Den Arbeiten von Konstanze Feindt Eißner treten zwei Werke von Ulrich Eißner zur Seite, der auch den KulturBahnhof Weimar mit einer Skulpturengruppe ausstattet. 1962 in Karl-Marx-Stadt geboren, sammelt Ulrich Eißner erste künstlerische Erfahrungen als Theaterrequisiteur in seiner Heimatstadt und an der Semperoper. Ein Studium der Theaterplastik an der HfBK Dresden schließt sich zwischen 1984 und 1989 an und mündet wiederum in die Arbeit an der Chemnitzer Bühne. Seit 1990 ist Eißner Mitglied im Bundesverband Bildender Künstler. Als außerplanmäßiger Professor für Theaterplastik ist er seit 2005 an der HfBK Dresden tätig und wurde für einzelne Arbeiten mehrfach ausgezeichnet. Im Werk von Ulrich Eißner fällt vor allem die ungewöhnliche Vielfältigkeit der verwendeten Materialien ins Auge: Eißner arbeitet seine figürlichen Reliefs, portraitgenauen Büsten, seine Tierskulpturen und ausdrucksstarken Figurengruppen u.a. in Stein, Holz, Porzellan, Gips, Schnee, Bleiguß, Polymerbeton oder Bronze. Die bis zu viereinhalb Meter hohen Arbeiten kommentieren in ihrer prototypischen Ausformung auf vielfältige Weise die Grundlagen unseres Zusammenlebens. In der persiflierenden Charakteristik der "Stützen der Gesellschaft", aus denen sechs Figuren und ein Hund im KulturBahnhof zu sehen sind, offenbart sich ein satirisch-kritischer Zugriff auf die Welt, der Ulrich Eißner seit Mitte der 80er Jahre auch als Kabarettist in Dresden erfolgreich sein läßt.

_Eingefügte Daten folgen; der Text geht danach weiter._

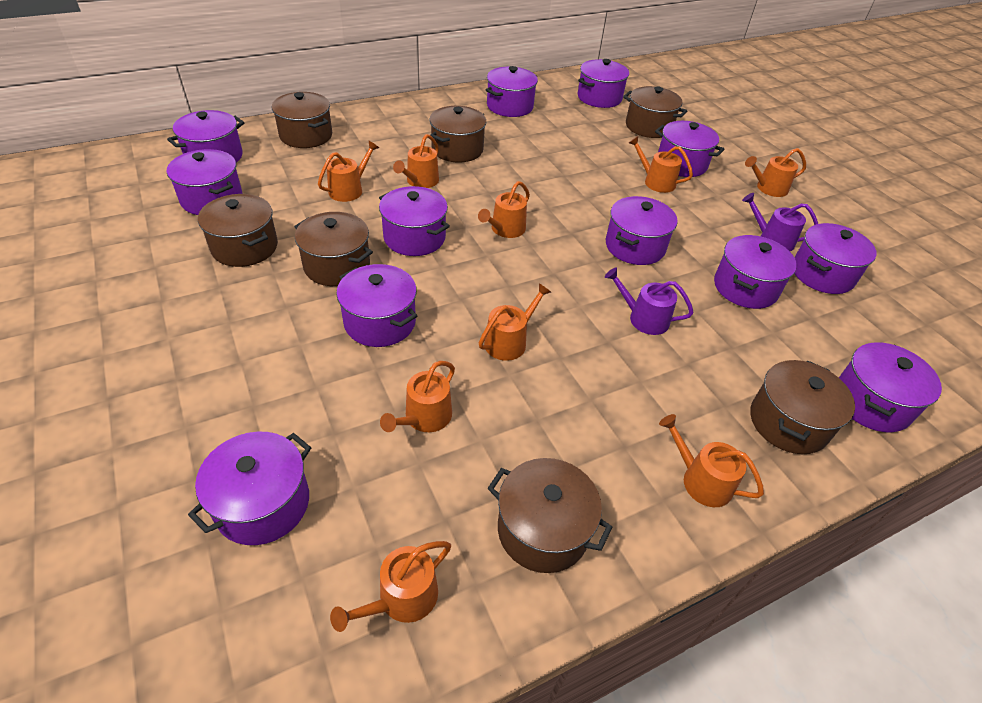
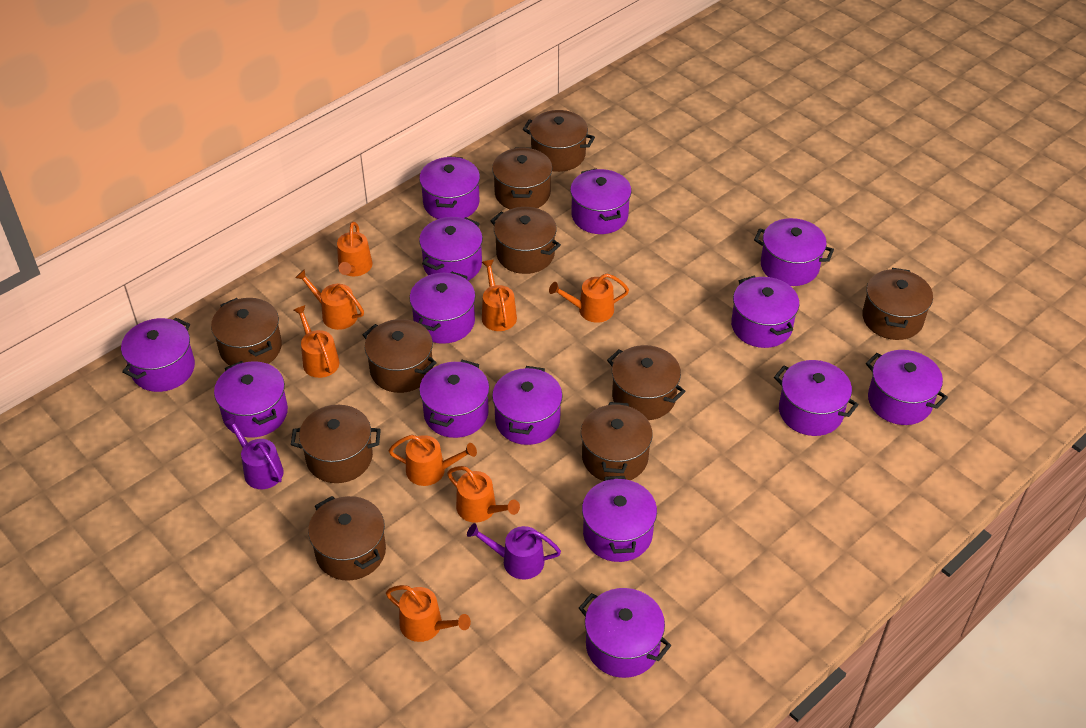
brown pot: [198,194,278,267] [272,92,332,148] [294,212,373,286] [430,106,486,162] [488,458,613,573] [623,86,687,138] [750,360,855,454] = 7 -> [211,298,282,366] [291,405,381,483] [308,496,386,581] [363,319,437,393] [490,207,561,274] [492,148,552,209] [523,110,595,172] [581,402,653,481] [607,345,686,420] [862,268,933,340] = 10
orange watering can: [318,141,379,202] [330,541,451,632] [380,361,455,432] [393,134,439,188] [478,181,530,238] [479,283,551,361] [629,136,693,193] [659,414,764,507] [745,148,806,197] = 9 -> [293,305,340,378] [295,269,364,330] [337,222,372,276] [386,585,471,642] [389,435,477,486] [447,466,520,523] [482,260,517,331] [549,274,629,323] = 8
purple pot: [167,110,244,163] [167,149,242,215] [188,432,311,545] [336,264,417,347] [379,186,450,256] [486,66,538,117] [578,59,629,108] [606,196,678,265] [655,121,724,177] [714,235,797,309] [794,223,877,294] [839,342,942,432] = 12 -> [121,317,195,392] [214,361,288,438] [410,271,476,344] [419,156,480,219] [419,217,483,281] [419,360,489,438] [492,366,563,445] [570,168,632,234] [579,588,671,678] [582,476,657,562] [731,276,799,348] [754,218,834,286] [774,360,859,436] [866,350,948,425] = 14

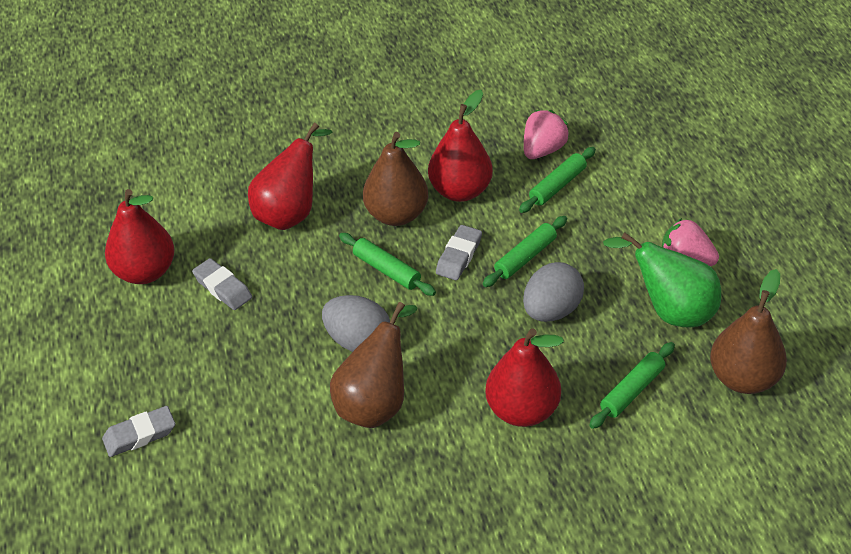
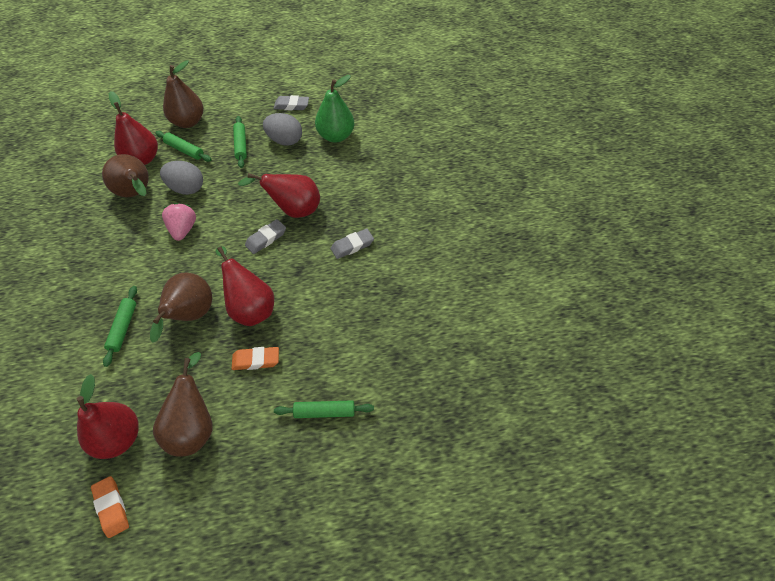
brown pear: [330,302,417,428] [363,132,429,226] [710,269,787,394] = 3 -> [102,154,149,197] [150,273,212,343] [153,352,213,456] [163,60,203,128] = 4
orange eraser: none = 0 -> [91,476,129,538] [232,347,279,370] = 2
pink strawberry: [524,110,569,159] [662,218,719,266] = 2 -> [162,203,196,241] = 1

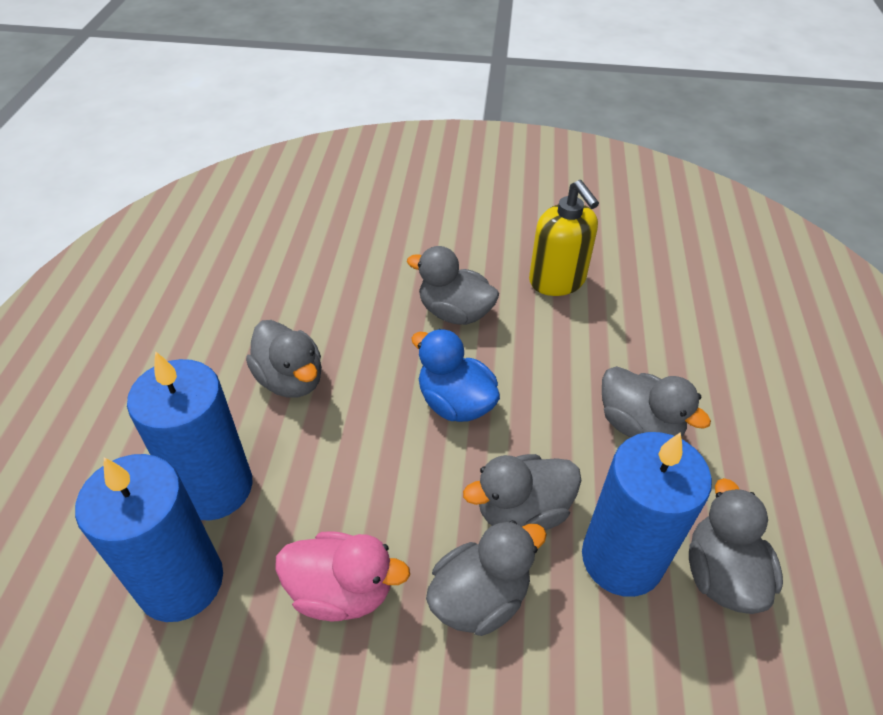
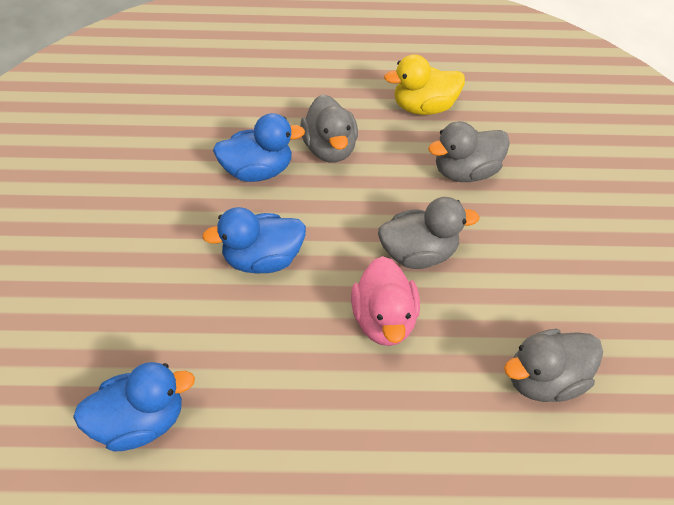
blue candle: [75,454,223,622] [127,351,252,521] [582,432,712,597] = 3 -> none = 0
blue duck: [412,329,500,422] = 1 -> [73,362,195,451] [202,207,306,274] [213,113,305,182] = 3
grey duck: [246,320,322,398] [407,246,499,325] [426,520,547,636] [463,454,581,530] [602,366,711,438] [689,478,783,614] = 6 -> [300,94,358,163] [378,197,479,269] [428,121,510,182] [504,329,603,402] = 4
yellow duck: none = 0 -> [384,54,465,115] = 1
yellow soap dispenser: [529,180,599,296] = 1 -> none = 0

Am Theaterplatz und vor dem Wittumspalais zeigt die "Neue . Skulptur . Weimar . 2014" zwei Bronzen von Beate Debus. 1957 in Eisenach geboren, wurde Beate Debus zwischen 1973 und 1980 zur Holzbildhauerin ausgebildet und absolvierte ein Studium für Holzgestaltung an der Fachschule für Angewandte Kunst Schneeberg. Seit 1980 ist Beate Debus Mitglied im Verband Bildender Künstler und freischaffend tätig. Sie erhielt mehrere Kunstpreise und Förderstipendien und ist auf internationalen Bildhauersymposien präsent. In ihrer Kunst geht Beate Debus vom Bewegungsraum und den Bewegungsmustern des menschlichen Körpers aus, jedoch sind die Skulpturen vollständig vom Figürlichen abstrahiert. Die beiden ausgestellten Werke, "gegenläufiger Tanz" und "exzentrischer Tanz", zeigen besonders gut, wie Debus' Kunst die Grundlagen körperlicher wie seelischer Regungen reflektiert: Freiraum und Balance, Schwäche und Standhaftigkeit, Stütze und Erdung, Kleinmut und Überspannung werden als fundamentale Dichotomien in den Energiepotentialen des Menschen greifbar - in der Form, aber auch in der dualistisch kontrastierenden Farbgebung der Paarskulpturen.

Das Landgut Holzdorf ist verkehrstechnisch gut angebunden: Vom Haltepunkt Holzdorf der Bahnstrecke Weimar-Bad Berka aus ist der Park in wenigen Gehminuten zu erreichen.